In this dismal chamber fame was won. (Salem, Union Street.)

Those who are very difficult in choosing wives seem as if they would take none of Nature's ready-made works, but want a woman manufactured particularly to their order.

A council of the passengers in a street: called by somebody to decide upon some points important to him.

All sorts of persons, and every individual, has a place to fill in the world, and is important in some respects, whether he chooses to be so or not.
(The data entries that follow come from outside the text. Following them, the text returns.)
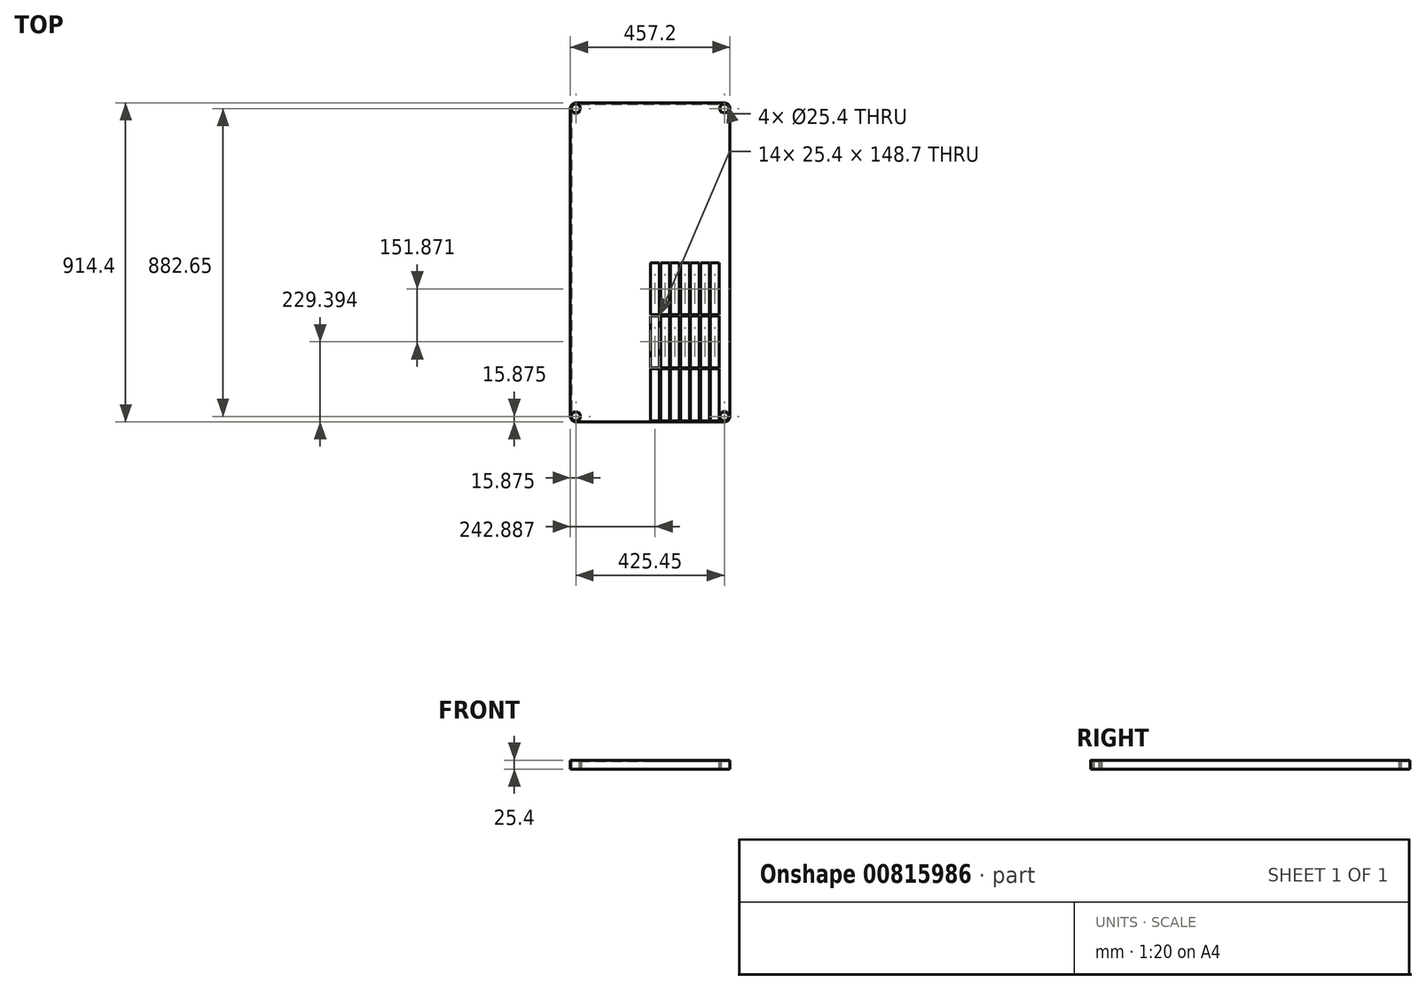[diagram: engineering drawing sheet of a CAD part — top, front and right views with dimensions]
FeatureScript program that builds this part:
annotation { "Feature Type Name" : "Feature", "Feature Type Description" : "" }
export const myFeature = defineFeature(function(context is Context, id is Id, definition is map)
    precondition{}
    {
        {
            var Q0;
            Q0=qCreatedBy(makeId("Top.planeOp"),FACE);
            var sketch = newSketch(context, id + "F0", { "sketchPlane" : qUnion([Q0])});
            skLineSegment(sketch, "E0.bottom", {"start": v(-212.73, 457.2) * mm, "end": v(212.72, 457.2) * mm});
            skLineSegment(sketch, "E0.top", {"start": v(-212.73, -457.2) * mm, "end": v(212.73, -457.2) * mm});
            skLineSegment(sketch, "E0.left", {"start": v(-228.6, 441.32) * mm, "end": v(-228.6, -441.33) * mm});
            skLineSegment(sketch, "E0.right", {"start": v(228.6, 441.33) * mm, "end": v(228.6, -441.33) * mm});
            skLineSegment(sketch, "E1", {"start": v(-228.6, 457.2) * mm, "end": v(228.6, -457.2) * mm, "construction": true});
            skPoint(sketch, "E2.visualSharp", {"position": v(-228.6, -457.2) * mm});
            skArc(sketch, "E2.filletArc", {"start": v(-228.6, -441.33) * mm, "mid": v(-223.95, -452.55) * mm, "end": v(-212.73, -457.2) * mm});
            skPoint(sketch, "E3.visualSharp", {"position": v(-228.6, 457.2) * mm});
            skArc(sketch, "E3.filletArc", {"start": v(-212.73, 457.2) * mm, "mid": v(-223.95, 452.55) * mm, "end": v(-228.6, 441.32) * mm});
            skPoint(sketch, "E4.visualSharp", {"position": v(228.6, 457.2) * mm});
            skArc(sketch, "E4.filletArc", {"start": v(228.6, 441.33) * mm, "mid": v(223.95, 452.55) * mm, "end": v(212.72, 457.2) * mm});
            skPoint(sketch, "E5.visualSharp", {"position": v(228.6, -457.2) * mm});
            skArc(sketch, "E5.filletArc", {"start": v(212.73, -457.2) * mm, "mid": v(223.95, -452.55) * mm, "end": v(228.6, -441.33) * mm});
            skCircle(sketch, "E6", {"center": v(-212.73, -441.33) * mm, "radius": 12.7 * mm});
            skCircle(sketch, "E7", {"center": v(212.73, -441.33) * mm, "radius": 12.7 * mm});
            skCircle(sketch, "E8", {"center": v(-212.73, 441.32) * mm, "radius": 12.7 * mm});
            skCircle(sketch, "E9", {"center": v(212.72, 441.33) * mm, "radius": 12.7 * mm});
            skSolve(sketch);
        }
        {
            var Q0;
            Q0=makeQuery(id+"F0.imprint","IMPRINT",FACE,{"disambiguationData":[TD([[makeQuery(id+"F0.imprint","IMPRINT",EDGE,{"derivedFrom":sQuery(id+"F0.wireOp",EDGE,"E0.bottom")}),-1.0]])]});
            extrude(context, id + "F1", {"entities" : qUnion([Q0]), "depth" : 25.4 * mm, "offsetDistance" : 25.4 * mm});
        }
        {
            var Q0;
            Q0=makeQuery(id+"F1.opExtrude","CAP_FACE",FACE,{"disambiguationData":[OSD([sQuery(id+"F0.wireOp",EDGE,"E0.bottom"),sQuery(id+"F0.wireOp",EDGE,"E0.top"),sQuery(id+"F0.wireOp",EDGE,"E0.left"),sQuery(id+"F0.wireOp",EDGE,"E0.right"),sQuery(id+"F0.wireOp",EDGE,"E2.filletArc"),sQuery(id+"F0.wireOp",EDGE,"E3.filletArc"),sQuery(id+"F0.wireOp",EDGE,"E4.filletArc"),sQuery(id+"F0.wireOp",EDGE,"E5.filletArc"),sQuery(id+"F0.wireOp",EDGE,"E6"),sQuery(id+"F0.wireOp",EDGE,"E7"),sQuery(id+"F0.wireOp",EDGE,"E8"),sQuery(id+"F0.wireOp",EDGE,"E9")])],"isStart":true});
            shell(context, id + "F2", {"entities" : qUnion([Q0]), "thickness" : 3.17 * mm});
        }
        {
            var Q0;
            Q0=makeQuery(id+"F1.opExtrude","CAP_FACE",FACE,{"disambiguationData":[OSD([sQuery(id+"F0.wireOp",EDGE,"E0.bottom"),sQuery(id+"F0.wireOp",EDGE,"E0.top"),sQuery(id+"F0.wireOp",EDGE,"E0.left"),sQuery(id+"F0.wireOp",EDGE,"E0.right"),sQuery(id+"F0.wireOp",EDGE,"E2.filletArc"),sQuery(id+"F0.wireOp",EDGE,"E3.filletArc"),sQuery(id+"F0.wireOp",EDGE,"E4.filletArc"),sQuery(id+"F0.wireOp",EDGE,"E5.filletArc"),sQuery(id+"F0.wireOp",EDGE,"E6"),sQuery(id+"F0.wireOp",EDGE,"E7"),sQuery(id+"F0.wireOp",EDGE,"E8"),sQuery(id+"F0.wireOp",EDGE,"E9")])],"isStart":false});
            var sketch = newSketch(context, id + "F3", { "sketchPlane" : qUnion([Q0])});
            skLineSegment(sketch, "E10.bottom", {"start": v(1.59, -1.59) * mm, "end": v(26.99, -1.59) * mm});
            skLineSegment(sketch, "E10.top", {"start": v(1.59, -150.28) * mm, "end": v(26.99, -150.28) * mm});
            skLineSegment(sketch, "E10.left", {"start": v(1.59, -1.59) * mm, "end": v(1.59, -150.28) * mm});
            skLineSegment(sketch, "E10.right", {"start": v(26.99, -1.59) * mm, "end": v(26.99, -150.28) * mm});
            skLineSegment(sketch, "E11.bottom", {"start": v(1.59, -153.46) * mm, "end": v(26.99, -153.46) * mm});
            skLineSegment(sketch, "E11.top", {"start": v(1.59, -302.15) * mm, "end": v(26.99, -302.15) * mm});
            skLineSegment(sketch, "E11.left", {"start": v(1.59, -153.46) * mm, "end": v(1.59, -302.15) * mm});
            skLineSegment(sketch, "E11.right", {"start": v(26.99, -153.46) * mm, "end": v(26.99, -302.15) * mm});
            skLineSegment(sketch, "E12.bottom", {"start": v(1.59, -305.33) * mm, "end": v(26.99, -305.33) * mm});
            skLineSegment(sketch, "E12.top", {"start": v(1.59, -454.03) * mm, "end": v(26.99, -454.03) * mm});
            skLineSegment(sketch, "E12.left", {"start": v(1.59, -305.33) * mm, "end": v(1.59, -454.03) * mm});
            skLineSegment(sketch, "E12.right", {"start": v(26.99, -305.33) * mm, "end": v(26.99, -454.03) * mm});
            skPoint(sketch, "E13", {"position": v(0, -457.2) * mm});
            skLineSegment(sketch, "E14.1.0.0", {"start": v(55.56, -153.46) * mm, "end": v(55.56, -302.15) * mm});
            skLineSegment(sketch, "E14.1.0.1", {"start": v(30.16, -1.59) * mm, "end": v(30.16, -150.28) * mm});
            skLineSegment(sketch, "E14.1.0.2", {"start": v(30.16, -153.46) * mm, "end": v(30.16, -302.15) * mm});
            skPoint(sketch, "E14.1.0.3", {"position": v(28.58, -457.2) * mm});
            skLineSegment(sketch, "E14.1.0.4", {"start": v(55.56, -305.33) * mm, "end": v(55.56, -454.03) * mm});
            skLineSegment(sketch, "E14.1.0.5", {"start": v(55.56, -1.59) * mm, "end": v(55.56, -150.28) * mm});
            skLineSegment(sketch, "E14.1.0.6", {"start": v(30.16, -305.33) * mm, "end": v(30.16, -454.03) * mm});
            skLineSegment(sketch, "E14.1.0.7", {"start": v(30.16, -454.03) * mm, "end": v(55.56, -454.03) * mm});
            skLineSegment(sketch, "E14.1.0.8", {"start": v(30.16, -1.59) * mm, "end": v(55.56, -1.59) * mm});
            skLineSegment(sketch, "E14.1.0.9", {"start": v(30.16, -305.33) * mm, "end": v(55.56, -305.33) * mm});
            skLineSegment(sketch, "E14.1.0.10", {"start": v(30.16, -302.15) * mm, "end": v(55.56, -302.15) * mm});
            skLineSegment(sketch, "E14.1.0.11", {"start": v(30.16, -150.28) * mm, "end": v(55.56, -150.28) * mm});
            skLineSegment(sketch, "E14.1.0.12", {"start": v(30.16, -153.46) * mm, "end": v(55.56, -153.46) * mm});
            skLineSegment(sketch, "E14.2.0.0", {"start": v(84.14, -153.46) * mm, "end": v(84.14, -302.15) * mm});
            skLineSegment(sketch, "E14.2.0.1", {"start": v(58.74, -1.59) * mm, "end": v(58.74, -150.28) * mm});
            skLineSegment(sketch, "E14.2.0.2", {"start": v(58.74, -153.46) * mm, "end": v(58.74, -302.15) * mm});
            skPoint(sketch, "E14.2.0.3", {"position": v(57.15, -457.2) * mm});
            skLineSegment(sketch, "E14.2.0.4", {"start": v(84.14, -305.33) * mm, "end": v(84.14, -454.03) * mm});
            skLineSegment(sketch, "E14.2.0.5", {"start": v(84.14, -1.59) * mm, "end": v(84.14, -150.28) * mm});
            skLineSegment(sketch, "E14.2.0.6", {"start": v(58.74, -305.33) * mm, "end": v(58.74, -454.03) * mm});
            skLineSegment(sketch, "E14.2.0.7", {"start": v(58.74, -454.03) * mm, "end": v(84.14, -454.03) * mm});
            skLineSegment(sketch, "E14.2.0.8", {"start": v(58.74, -1.59) * mm, "end": v(84.14, -1.59) * mm});
            skLineSegment(sketch, "E14.2.0.9", {"start": v(58.74, -305.33) * mm, "end": v(84.14, -305.33) * mm});
            skLineSegment(sketch, "E14.2.0.10", {"start": v(58.74, -302.15) * mm, "end": v(84.14, -302.15) * mm});
            skLineSegment(sketch, "E14.2.0.11", {"start": v(58.74, -150.28) * mm, "end": v(84.14, -150.28) * mm});
            skLineSegment(sketch, "E14.2.0.12", {"start": v(58.74, -153.46) * mm, "end": v(84.14, -153.46) * mm});
            skLineSegment(sketch, "E14.3.0.0", {"start": v(112.71, -153.46) * mm, "end": v(112.71, -302.15) * mm});
            skLineSegment(sketch, "E14.3.0.1", {"start": v(87.31, -1.59) * mm, "end": v(87.31, -150.28) * mm});
            skLineSegment(sketch, "E14.3.0.2", {"start": v(87.31, -153.46) * mm, "end": v(87.31, -302.15) * mm});
            skPoint(sketch, "E14.3.0.3", {"position": v(85.73, -457.2) * mm});
            skLineSegment(sketch, "E14.3.0.4", {"start": v(112.71, -305.33) * mm, "end": v(112.71, -454.03) * mm});
            skLineSegment(sketch, "E14.3.0.5", {"start": v(112.71, -1.59) * mm, "end": v(112.71, -150.28) * mm});
            skLineSegment(sketch, "E14.3.0.6", {"start": v(87.31, -305.33) * mm, "end": v(87.31, -454.03) * mm});
            skLineSegment(sketch, "E14.3.0.7", {"start": v(87.31, -454.03) * mm, "end": v(112.71, -454.03) * mm});
            skLineSegment(sketch, "E14.3.0.8", {"start": v(87.31, -1.59) * mm, "end": v(112.71, -1.59) * mm});
            skLineSegment(sketch, "E14.3.0.9", {"start": v(87.31, -305.33) * mm, "end": v(112.71, -305.33) * mm});
            skLineSegment(sketch, "E14.3.0.10", {"start": v(87.31, -302.15) * mm, "end": v(112.71, -302.15) * mm});
            skLineSegment(sketch, "E14.3.0.11", {"start": v(87.31, -150.28) * mm, "end": v(112.71, -150.28) * mm});
            skLineSegment(sketch, "E14.3.0.12", {"start": v(87.31, -153.46) * mm, "end": v(112.71, -153.46) * mm});
            skLineSegment(sketch, "E14.4.0.0", {"start": v(141.29, -153.46) * mm, "end": v(141.29, -302.15) * mm});
            skLineSegment(sketch, "E14.4.0.1", {"start": v(115.89, -1.59) * mm, "end": v(115.89, -150.28) * mm});
            skLineSegment(sketch, "E14.4.0.2", {"start": v(115.89, -153.46) * mm, "end": v(115.89, -302.15) * mm});
            skPoint(sketch, "E14.4.0.3", {"position": v(114.3, -457.2) * mm});
            skLineSegment(sketch, "E14.4.0.4", {"start": v(141.29, -305.33) * mm, "end": v(141.29, -454.03) * mm});
            skLineSegment(sketch, "E14.4.0.5", {"start": v(141.29, -1.59) * mm, "end": v(141.29, -150.28) * mm});
            skLineSegment(sketch, "E14.4.0.6", {"start": v(115.89, -305.33) * mm, "end": v(115.89, -454.03) * mm});
            skLineSegment(sketch, "E14.4.0.7", {"start": v(115.89, -454.03) * mm, "end": v(141.29, -454.03) * mm});
            skLineSegment(sketch, "E14.4.0.8", {"start": v(115.89, -1.59) * mm, "end": v(141.29, -1.59) * mm});
            skLineSegment(sketch, "E14.4.0.9", {"start": v(115.89, -305.33) * mm, "end": v(141.29, -305.33) * mm});
            skLineSegment(sketch, "E14.4.0.10", {"start": v(115.89, -302.15) * mm, "end": v(141.29, -302.15) * mm});
            skLineSegment(sketch, "E14.4.0.11", {"start": v(115.89, -150.28) * mm, "end": v(141.29, -150.28) * mm});
            skLineSegment(sketch, "E14.4.0.12", {"start": v(115.89, -153.46) * mm, "end": v(141.29, -153.46) * mm});
            skLineSegment(sketch, "E14.5.0.0", {"start": v(169.86, -153.46) * mm, "end": v(169.86, -302.15) * mm});
            skLineSegment(sketch, "E14.5.0.1", {"start": v(144.46, -1.59) * mm, "end": v(144.46, -150.28) * mm});
            skLineSegment(sketch, "E14.5.0.2", {"start": v(144.46, -153.46) * mm, "end": v(144.46, -302.15) * mm});
            skPoint(sketch, "E14.5.0.3", {"position": v(142.88, -457.2) * mm});
            skLineSegment(sketch, "E14.5.0.4", {"start": v(169.86, -305.33) * mm, "end": v(169.86, -454.03) * mm});
            skLineSegment(sketch, "E14.5.0.5", {"start": v(169.86, -1.59) * mm, "end": v(169.86, -150.28) * mm});
            skLineSegment(sketch, "E14.5.0.6", {"start": v(144.46, -305.33) * mm, "end": v(144.46, -454.03) * mm});
            skLineSegment(sketch, "E14.5.0.7", {"start": v(144.46, -454.03) * mm, "end": v(169.86, -454.03) * mm});
            skLineSegment(sketch, "E14.5.0.8", {"start": v(144.46, -1.59) * mm, "end": v(169.86, -1.59) * mm});
            skLineSegment(sketch, "E14.5.0.9", {"start": v(144.46, -305.33) * mm, "end": v(169.86, -305.33) * mm});
            skLineSegment(sketch, "E14.5.0.10", {"start": v(144.46, -302.15) * mm, "end": v(169.86, -302.15) * mm});
            skLineSegment(sketch, "E14.5.0.11", {"start": v(144.46, -150.28) * mm, "end": v(169.86, -150.28) * mm});
            skLineSegment(sketch, "E14.5.0.12", {"start": v(144.46, -153.46) * mm, "end": v(169.86, -153.46) * mm});
            skLineSegment(sketch, "E14.6.0.0", {"start": v(198.44, -153.46) * mm, "end": v(198.44, -302.15) * mm});
            skLineSegment(sketch, "E14.6.0.1", {"start": v(173.04, -1.59) * mm, "end": v(173.04, -150.28) * mm});
            skLineSegment(sketch, "E14.6.0.2", {"start": v(173.04, -153.46) * mm, "end": v(173.04, -302.15) * mm});
            skPoint(sketch, "E14.6.0.3", {"position": v(171.45, -457.2) * mm});
            skLineSegment(sketch, "E14.6.0.4", {"start": v(198.44, -305.33) * mm, "end": v(198.44, -454.03) * mm});
            skLineSegment(sketch, "E14.6.0.5", {"start": v(198.44, -1.59) * mm, "end": v(198.44, -150.28) * mm});
            skLineSegment(sketch, "E14.6.0.6", {"start": v(173.04, -305.33) * mm, "end": v(173.04, -454.03) * mm});
            skLineSegment(sketch, "E14.6.0.7", {"start": v(173.04, -454.03) * mm, "end": v(198.44, -454.03) * mm});
            skLineSegment(sketch, "E14.6.0.8", {"start": v(173.04, -1.59) * mm, "end": v(198.44, -1.59) * mm});
            skLineSegment(sketch, "E14.6.0.9", {"start": v(173.04, -305.33) * mm, "end": v(198.44, -305.33) * mm});
            skLineSegment(sketch, "E14.6.0.10", {"start": v(173.04, -302.15) * mm, "end": v(198.44, -302.15) * mm});
            skLineSegment(sketch, "E14.6.0.11", {"start": v(173.04, -150.28) * mm, "end": v(198.44, -150.28) * mm});
            skLineSegment(sketch, "E14.6.0.12", {"start": v(173.04, -153.46) * mm, "end": v(198.44, -153.46) * mm});
            skLineSegment(sketch, "E14.direction1", {"start": v(0, -457.2) * mm, "end": v(28.58, -457.2) * mm, "construction": true});
            skSolve(sketch);
        }
        {
            var Q0;
            Q0 = qSketchRegion(id + "F3", true);
            extrude(context, id + "F4", {"entities" : qUnion([Q0]), "operationType" : NewBodyOperationType.REMOVE, "endBound" : BoundingType.THROUGH_ALL, "oppositeDirection" : true, "depth" : 25.4 * mm, "offsetDistance" : 25.4 * mm});
        }
    });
A Thanksgiving dinner. All the miserable on earth are to be invited,—as the drunkard, the bereaved parent, the ruined merchant, the broken-hearted lover, the poor widow, the old man and woman who have outlived their generation, the disappointed author, the wounded, sick, and broken soldier, the diseased person, the infidel, the man with an evil conscience, little orphan children, or children of neglectful parents, shall be admitted to the table, and many others. The giver of the feast goes out to deliver his invitations. Some of the guests he meets in the streets, some he knocks for at the doors of their houses. The description must be rapid. But who must be the giver of the feast, and what his claims to preside? A man who has never found out what he is fit for, who has unsettled aims or objects in life, and whose mind gnaws him, making him the sufferer of many kinds of misery. He should meet some pious, old, sorrowful person, with more outward calamities than any other, and invite him with a reflection that piety would make all that miserable company truly thankful.

Merry, in merry England, does not mean mirthful; but is corrupted from an old Teutonic word signifying famous or renowned.

In an old London newspaper, 1678, there is an advertisement, among other goods at auction, of a black girl of about fifteen years old, to be sold.

We sometimes congratulate ourselves at the moment of waking from a troubled dream: it may be so the moment after death.

The race of mankind to be swept away, leaving all their cities and works. Then another human pair to be placed in the world, with native intelligence like Adam and Eve, but knowing nothing of their predecessors or of their own nature and destiny. They, perhaps, to be described as working out this knowledge by their sympathy with what they saw, and by their own feelings.

Memorials of the family of Hawthorne in the church of the village of Dundry, Somersetshire, England. The church is ancient and small, and has a prodigiously high tower of more modern date, being erected in the time of Edward IV. It serves as a landmark for an amazing extent of country.

A singular fact, that, when man is a brute, he is the most sensual and loathsome of all brutes.

A snake, taken into a man's stomach and nourished there from fifteen years to thirty-five, tormenting him most horribly. A type of envy or some other evil passion.